A democrata Kyrtsen Sinema, representante do Arizona desde 2018, anunciou que vai inscrever-se como senadora independente, fazendo o partido por que foi eleita regressar à marca dos 50 lugares. Os republicanos continuam com 49.

A semana estava a correr bem para Joe Biden: a segunda volta das eleições na Geórgia foram ganhas pelo democrata Raphael Warnoc, que conseguiu ser reeleito, e o presidente confiava que o Senado ficaria assim nas mãos dos democratas de forma ainda mais óbvia que até 8 de novembro, dia das intercalares norte-americanas. Com a Geórgia, os democratas passaram a ter 51 lugares no Senado e os republicanos 49 (eram 50-50 até às eleições).

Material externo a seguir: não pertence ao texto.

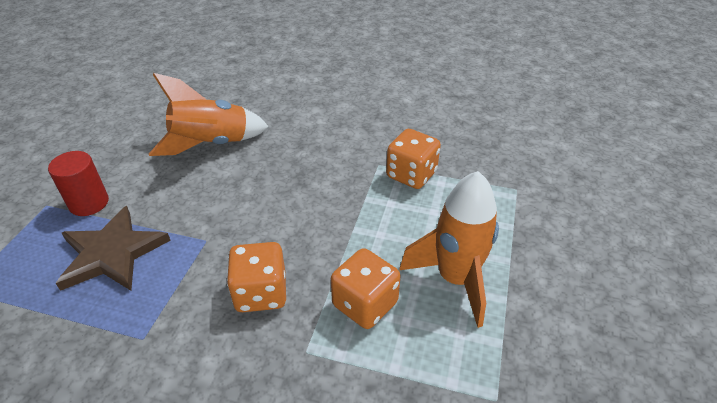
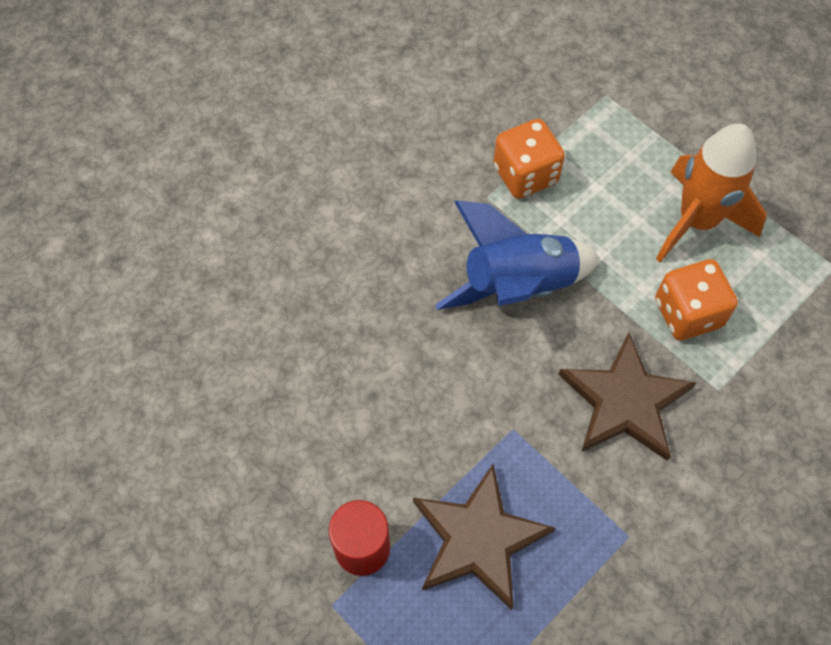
camera: 60 degrees left, 20 degrees up
(211, 144) = (326, 362): orange rocket -> none
(261, 293) = (625, 401): orange dice -> brown star
(320, 202) = (517, 286): none -> blue rocket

Mas, afinal, não é isso que vai acontecer: a senadora do Arizona Kyrsten Sinema anunciou que vai deixar o Partido Democrata, pelo qual foi eleita, e que vai registar-se como independente, fazendo o seu ex-partido voltar à casa dos 50 lugares.

A ‘rebelde’ disse, num artigo publicado no “The Arizona Republic”, que “como muitos sabem, nunca encaixei perfeitamente em nenhum dos partidos nacionais. Tornar-me independente não mudará o meu trabalho no Senado e o meu serviço ao Arizona continua o mesmo”. “Alguns membros do partido acreditam que são os donos da cadeira no Senado. Não é assim. Esta cadeira no Senado não pertence aos chefes democratas ou republicanos de Washington. Não pertence a um partido ou outro, e não me pertence a mim. Pertence ao Arizona, que é um lugar muito especial para ser definido por partidários e ideólogos extremistas”, escreve. A teoria é duvidosa, mas serve bem os propósitos da senadora.

Verdade ou não, o certo é que a desistência envolve sempre uma derrota para o partido visado – e estes casos são inúmeros – que passa a imagem de não ter escolhido bem o candidato apresentado ao Estado em questão.

A Casa Branca tentou minimizas a decisão: a porta-voz, Karine Jean-Pierre lembrou que a senadora esteve sempre ao lado dos democratas e, em princípio, assim vai continuar. “Entendemos que a decisão de se registar como independente no Arizona não altera o controlo da nova maioria democrata no Senado, e temos todos os motivos para esperar que continuemos a trabalhar com sucesso com Sinema”.

Fica por saber-se se a deputada do Arizona teria feito o mesmo se os democratas tivessem perdido na Geórgia. Se isso tivesse acontecido e Kyrsten Sinema tivesse desistido à mesma, os democratas passariam a uma situação minoritária no Senado.

Mas Joe Biden não se esqueceu que passou bem perto desse cenário e a Casa Branca destacou que agora é tempo de os democratas unirem esforços em torno das políticas que importam para o país e que, no limite, vão determinar as presidenciais de 2024.

Mas o presidente sabe que está a calcar terreno movediço. É que para além de Kyrsten Sinema há nas fileiras dos senadores democratas mais um potencial demissionário: Joe Manchin, senador pelo Oeste Virgínia – que não tem sido um ‘companheirão’ para o partido.

Recorde-se que o Partido Democrata já tem dois outros senadores registados como independentes: Bernie Sanders, de Vermont e principal adversário de Biden nas primárias de 2019, e Angus King, do Maine – mas nenhum dos dois alguma vez rompeu a coesão do grupo.

Sinema foi eleita senadora pela primeira vez em 2018, estando por isso segura até às eleições de 2024. E nem sempre esteve ao lado dos democratas.